SPRING CITY, Tenn. — The Tennessee Valley Authority is in the homestretch of building its newest nuclear reactor — and the first new nuclear unit to be built in three decades.
On Tuesday, TVA officials led a tour of the Watts Bar Unit 2 construction site for Cleveland Utilities and city officials to get a rare glimpse of how a nuclear plant works from the inside out — and how one is built.
“It’s important that the public understand the scope of the Unit 2 project and what it means,” said Nancy Mitchel, customer service manager for TVA. “Sixty years from now, people will still be using its power.”
When completed, the second unit at the Watts Bar facility will be the first nuclear unit to begin operations in the 21st Century, generating 1,150 megawatts of power, said TVA officials.
Construction of the unit, which underwent a major overhaul in planning and approach in 2012 after experiencing costly delays, is expected to wrap up in early 2015.

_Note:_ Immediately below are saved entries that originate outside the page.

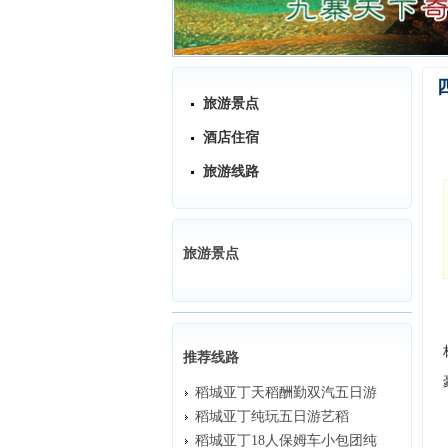
旅游景点
酒店住宿
旅游线路
旅游景点
推荐线路
稻城亚丁天稻酬勤双汽五日游
稻城亚丁纯玩五日游艺稻
稻城亚丁18人保姆车小包团纯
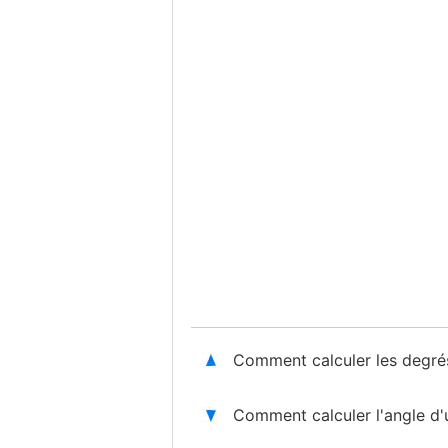
Comment calculer les degré
Comment calculer l'angle d'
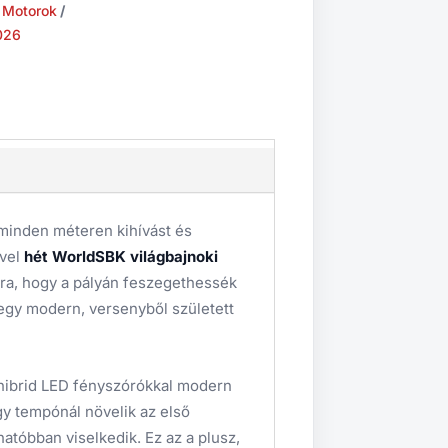
 Motorok
026
 minden méteren kihívást és
ivel
hét WorldSBK világbajnoki
rra, hogy a pályán feszegethessék
t egy modern, versenyből született
hibrid LED fényszórókkal modern
y tempónál növelik az első
hatóbban viselkedik. Ez az a plusz,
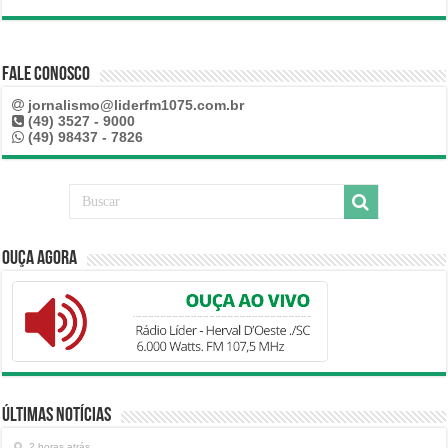
Fale Conosco
jornalismo@liderfm1075.com.br
(49) 3527 - 9000
(49) 98437 - 7826
Ouça Agora
Últimas Notícias
2 horas atrás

At this time, cost projections for construction are trending towards $4.2 billion, which is under a prior estimate of $4.5 billion, said Mike Skaggs, senior vice president of nuclear construction for TVA.

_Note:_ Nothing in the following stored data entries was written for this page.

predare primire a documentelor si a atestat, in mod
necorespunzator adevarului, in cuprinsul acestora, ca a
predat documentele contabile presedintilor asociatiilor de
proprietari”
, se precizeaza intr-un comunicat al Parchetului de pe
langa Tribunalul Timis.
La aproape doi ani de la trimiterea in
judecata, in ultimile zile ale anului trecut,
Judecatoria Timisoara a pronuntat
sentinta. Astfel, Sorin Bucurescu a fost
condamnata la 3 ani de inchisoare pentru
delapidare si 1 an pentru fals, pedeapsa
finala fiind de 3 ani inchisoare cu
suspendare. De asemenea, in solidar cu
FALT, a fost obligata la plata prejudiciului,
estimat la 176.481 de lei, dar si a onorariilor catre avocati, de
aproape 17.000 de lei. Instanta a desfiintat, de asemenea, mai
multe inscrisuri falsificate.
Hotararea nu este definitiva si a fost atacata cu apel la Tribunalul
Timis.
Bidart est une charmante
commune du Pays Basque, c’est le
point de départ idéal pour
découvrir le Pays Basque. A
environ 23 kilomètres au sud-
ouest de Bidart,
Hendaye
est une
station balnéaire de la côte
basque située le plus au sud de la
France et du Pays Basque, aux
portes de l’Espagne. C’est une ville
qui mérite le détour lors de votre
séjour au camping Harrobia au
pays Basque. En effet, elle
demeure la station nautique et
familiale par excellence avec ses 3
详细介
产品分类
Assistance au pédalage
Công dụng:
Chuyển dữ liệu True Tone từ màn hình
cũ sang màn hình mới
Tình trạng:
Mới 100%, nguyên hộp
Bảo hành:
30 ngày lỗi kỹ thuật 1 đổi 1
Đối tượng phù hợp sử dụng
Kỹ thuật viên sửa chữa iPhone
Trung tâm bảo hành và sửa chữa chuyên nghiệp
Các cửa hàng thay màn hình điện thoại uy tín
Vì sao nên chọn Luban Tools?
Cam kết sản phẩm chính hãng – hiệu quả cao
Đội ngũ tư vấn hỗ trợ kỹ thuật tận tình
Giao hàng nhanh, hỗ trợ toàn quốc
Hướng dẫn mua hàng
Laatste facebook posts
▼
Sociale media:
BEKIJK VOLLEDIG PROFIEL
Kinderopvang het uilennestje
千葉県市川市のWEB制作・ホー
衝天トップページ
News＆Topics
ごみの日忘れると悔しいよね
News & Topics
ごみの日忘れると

At the project’s height of work, about 3,500 construction personnel were employed, said Skaggs. That number has dropped down to 3,200 and will continue to draw down as the construction phases reach their conclusions.
Safety is a key priority for facility’s infrastructure and all personnel, he said. TVA has completed 27 million manhours — or nearly 13,000 work years — without a lost time accident at Watts Bar.
In addition to multiple levels of redundant safety checks and controls, the plant is also adding another layer of protection as part of Watts Bar’s response to the disaster that occurred at the nuclear plant at Fukushima, Japan in 2011.
Part of that response is the creation of a “flex building,” which is constructed to withstand catastrophic events such as tornadoes, earthquakes and flooding, said Skaggs.
The Watts Bar flex building is one of the first of its kind for TVA and 11 nuclear facilities are copying the Watts Bar model, he said.
Plant operators also undergo rigorous ongoing training and simulator evaluations, said Skaggs.
“We play for keeps,” said Skaggs. “Nuclear power is serious business.”
The tour included visits to the reactor building, the control centers and the inside of the containment building, which houses the unit’s nuclear core. Visitors were allowed to view core rods and the massive pieces which comprise the inner workings Unit 2 where the energy released from nuclear fuel rods will generate steam to turn turbines and create electricity by December 2015.
The towering components of the reactor core are expected to undergo assembly this summer, said Skaggs.
“Watts Bar is an investment in the community and region,” said Tom Wallace, senior manager of operations. “We cannot pick up and move to Sante Fe or Mexico. We are here for the long term.”